Rheingold speaks at TED 2008



"Howard Rheingold talks about the coming world of collaboration, participatory media and collective action -- and how Wikipedia is really an outgrowth of our natural human instinct to work as a group. As he points out, humans have been banding together to work collectively since our days of hunting mastodons." - abstract from TED 2008

A background introduction of the evolution of media and communication, together with collective social action. I like the point about how concepts of fairness is influenced by social institutions and is not innate. This is related to collaboration and how prisoner dilemmas can be escaped through collective action. Ideas of symbiosis are possible in human institutions. We just need the required design principles.

"A certain kind of sharing can be in [our] self-interest." Not altruism but for enriching themselves to practice sharing and cooperation, i.e. open-source

One of the interesting examples is ThinkCycle which have developing countries post up problems for design students in developed countries to solve and with successful results.

He is calling for somewhat a change of perspective by understanding more from what we can achieve through cooperation. Yet another suggestion for paradigm shift. I am definitely going to start compiling a list of alternative paradigms to consider possible merits. What will be the next dominant paradigm in our world?

Mandatory First Post



Last week, the ramblinglibrarian asked on the Media Socialist group about suggestions for a blogging workshop for kids that he was invited to conduct.

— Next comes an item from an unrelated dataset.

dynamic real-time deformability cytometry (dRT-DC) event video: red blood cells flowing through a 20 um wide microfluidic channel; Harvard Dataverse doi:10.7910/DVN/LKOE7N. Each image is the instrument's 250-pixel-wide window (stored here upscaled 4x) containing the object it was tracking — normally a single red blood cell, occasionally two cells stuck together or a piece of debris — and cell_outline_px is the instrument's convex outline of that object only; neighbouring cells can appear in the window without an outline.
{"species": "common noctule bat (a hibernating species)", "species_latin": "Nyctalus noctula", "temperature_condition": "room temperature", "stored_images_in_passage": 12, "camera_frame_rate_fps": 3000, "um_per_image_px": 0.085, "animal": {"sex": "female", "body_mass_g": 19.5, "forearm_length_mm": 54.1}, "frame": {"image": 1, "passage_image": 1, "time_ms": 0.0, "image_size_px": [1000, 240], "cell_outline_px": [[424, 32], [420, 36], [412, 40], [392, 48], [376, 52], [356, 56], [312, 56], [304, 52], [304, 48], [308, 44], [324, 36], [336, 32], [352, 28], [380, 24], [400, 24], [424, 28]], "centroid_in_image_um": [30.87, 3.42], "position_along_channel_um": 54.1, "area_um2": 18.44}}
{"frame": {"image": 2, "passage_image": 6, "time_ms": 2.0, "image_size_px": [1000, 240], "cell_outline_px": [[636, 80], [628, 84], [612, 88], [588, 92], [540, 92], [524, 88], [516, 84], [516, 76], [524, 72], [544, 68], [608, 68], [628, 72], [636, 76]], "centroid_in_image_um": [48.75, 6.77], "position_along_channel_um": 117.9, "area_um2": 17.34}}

The resultant correspondence led me to the realization of this blog. Having been thinking academically about social media and environmental education as a user, practitioner and teacher, this blog will serve to record and share with others thoughts and practicalities.

I am definitely no expert but I am definitely more inclined towards a group blog model. In general the structure would be to have a repository of reflections as well as links to other useful articles and resources.